Ella Drexler-Wierzbowska ist weit davon entfernt, die neue Regierung in Bausch und Bogen zu verdammen: „Es gibt Reformen, von denen man noch nicht sagen kann, wie sie sich auswirken werden. Aber es gibt auch vieles, wovon man bereits jetzt weiß, dass es vielen Menschen Nachteile bringt - zum Beispiel den Frauen.“ Dabei denkt sie etwa an ein verschärftes Abtreibungsrecht oder an die Lockerung des Gesetzes gegen häusliche Gewalt. Und es gibt manches, was positiv klingt, in Wahrheit aber mit bestimmten Hintergedanken angepackt wurde - etwa die Erhöhung des Erziehungsgeldes: „Die war überfällig und ist im Grundsatz zu begrüßen. Dass seither 140 000 Frauen aus dem Berufsleben ausgeschieden sind, kann jedoch nicht Sinn der Sache sein.
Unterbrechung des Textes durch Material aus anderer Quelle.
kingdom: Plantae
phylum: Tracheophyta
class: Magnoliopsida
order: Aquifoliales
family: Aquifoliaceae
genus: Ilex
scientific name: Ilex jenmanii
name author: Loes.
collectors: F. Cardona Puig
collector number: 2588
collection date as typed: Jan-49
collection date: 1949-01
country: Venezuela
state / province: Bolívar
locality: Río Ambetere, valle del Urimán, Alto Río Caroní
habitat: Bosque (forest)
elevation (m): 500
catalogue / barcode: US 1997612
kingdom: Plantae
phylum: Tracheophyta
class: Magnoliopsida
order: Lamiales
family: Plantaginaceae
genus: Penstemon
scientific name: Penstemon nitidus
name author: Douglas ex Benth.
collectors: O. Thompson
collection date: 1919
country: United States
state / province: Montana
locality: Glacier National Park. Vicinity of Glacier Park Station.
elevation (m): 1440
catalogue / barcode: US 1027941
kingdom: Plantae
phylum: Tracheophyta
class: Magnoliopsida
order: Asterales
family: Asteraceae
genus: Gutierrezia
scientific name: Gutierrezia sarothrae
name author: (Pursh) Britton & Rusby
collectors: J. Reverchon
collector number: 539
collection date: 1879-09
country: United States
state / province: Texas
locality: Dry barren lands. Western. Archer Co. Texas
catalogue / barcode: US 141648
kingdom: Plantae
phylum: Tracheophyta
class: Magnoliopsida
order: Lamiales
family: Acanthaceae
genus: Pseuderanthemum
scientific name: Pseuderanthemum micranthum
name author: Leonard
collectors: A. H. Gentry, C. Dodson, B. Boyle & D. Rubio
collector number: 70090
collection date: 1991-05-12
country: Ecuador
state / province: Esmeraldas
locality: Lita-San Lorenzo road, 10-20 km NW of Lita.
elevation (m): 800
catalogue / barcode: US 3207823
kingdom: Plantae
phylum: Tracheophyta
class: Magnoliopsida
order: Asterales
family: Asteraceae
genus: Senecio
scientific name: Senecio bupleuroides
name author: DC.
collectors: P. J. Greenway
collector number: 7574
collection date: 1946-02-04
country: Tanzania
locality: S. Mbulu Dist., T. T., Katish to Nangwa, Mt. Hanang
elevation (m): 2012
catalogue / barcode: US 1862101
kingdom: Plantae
Das schafft Abhängigkeiten und drückt später die Rente.“

Besonders missfällt es Ella Drexler-Wierzbowska, dass die Freiheitsrechte in Polen in großer Gefahr sind: Der Justizminister will die Justiz vollständig unter seine Kontrolle bringen, kritische Beamte werden kaltgestellt, Nicht-Regierungsorganisationen werden massiv behindert, in der Armee herrscht Chaos, dafür werden Bürgerwehren aufgestellt, und die Freiheit der öffentlich-rechtlichen Medien wird mit Füßen getreten. Rechtsextremisten finden derweil einen immer gedeihlicheren Nährboden - mit allen negativen Folgen speziell für Minderheiten. „Polen war immer ein tolerantes Land“, sagt Drexler-Wierzbowska. „Manche Töne, die ich inzwischen höre, machen mir Angst.“

Dass sich in ihrer Heimat weiterhin kritische Stimmen regen und dass sich viele Polen schon aus Tradition den Mund nicht verbieten lassen, lässt die Wäldenbronnerin etwas optimistischer Richtung Polen blicken. Und dass sie selbst aus der katholischen Kirche, die zu den Wegbereitern der PiS gehört hatte, inzwischen etwas distanziertere Untertöne zu vernehmen glaubt, macht Ella Drexler-Wierzbowska Hoffnung. Umso mehr ärgert sie sich über die Ratlosigkeit der Opposition, die noch kein Mittel gefunden hat, um die negativsten Entwicklungen aufzuhalten. „Ich kann nur hoffen, dass sich noch mehr Menschen in Polen daran erinnern, dass wir Europäer sind, dass die Mitgliedschaft in der EU die großartige Entwicklung unseres Landes ermöglicht hat, und dass es europäische Werte gibt, die es zu respektieren und notfalls zu verteidigen gilt.“ Dass sie aus der Distanz vielleicht manches klarer sieht als diejenigen, die ganz nah dran sind am polnischen Alltag, weiß sie umso mehr zu schätzen: „Ich bin 1970 sehr bewusst hierhergekommen, und ich bin froh, dass wir hier eine starke Demokratie haben. Deshalb ist es so wichtig, die deutsch-polnischen Kontakte, für die ich mich immer engagiert habe, auf ganz persönlicher Ebene zu pflegen. So habe ich vor vielen Jahren gesehen, was es heißt, in Freiheit zu leben, und so können wir auch heute zeigen, was auf dem Spiel steht.“

Für alle, die sich für die aktuelle politische Lage in Polen und ihre Auswirkungen auf Europa interessieren, laden die Deutsch-Polnische Gesellschaft und die Friedrich-Ebert-Stiftung zu einer Diskussionsrunde unter dem Titel „Was ist los in Polen?“. Die Veranstaltung beginnt am Dienstag, 23. Mai, um 18.30 Uhr im Salemer Pfleghof.